Aan de Voorzitter van de Tweede Kamer der Staten-Generaal
Den Haag, 26 november 2013
Tijdens het debat over het thema subsidiariteit op 19 september jongstleden (Handelingen
II 2013/14, nr. 3 debat over het thema «subsidiariteit») heeft het lid Dijkgraaf (SGP)
gesproken over de casus van de Nitraatrichtlijn in relatie tot subsidiariteit. De
Minister van Buitenlandse Zaken heeft uw Kamer daarop een reactie toegezegd. Hierbij
bied ik u, mede namens de Staatssecretaris van Infrastructuur en Milieu, de kabinetsreactie
op deze casus aan.

» **GEGEVEN INFORMATIE**:
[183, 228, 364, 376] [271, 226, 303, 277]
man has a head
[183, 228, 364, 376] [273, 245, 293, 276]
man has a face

» **OPDRACHT**: Som alle personen op die het tekstfragment bij hun functie of naam noemt.

» **ANTWOORD**:
- de Voorzitter van de Tweede Kamer der Staten-Generaal
- het lid Dijkgraaf (SGP)
- de Minister van Buitenlandse Zaken
- de Staatssecretaris van Infrastructuur en Milieu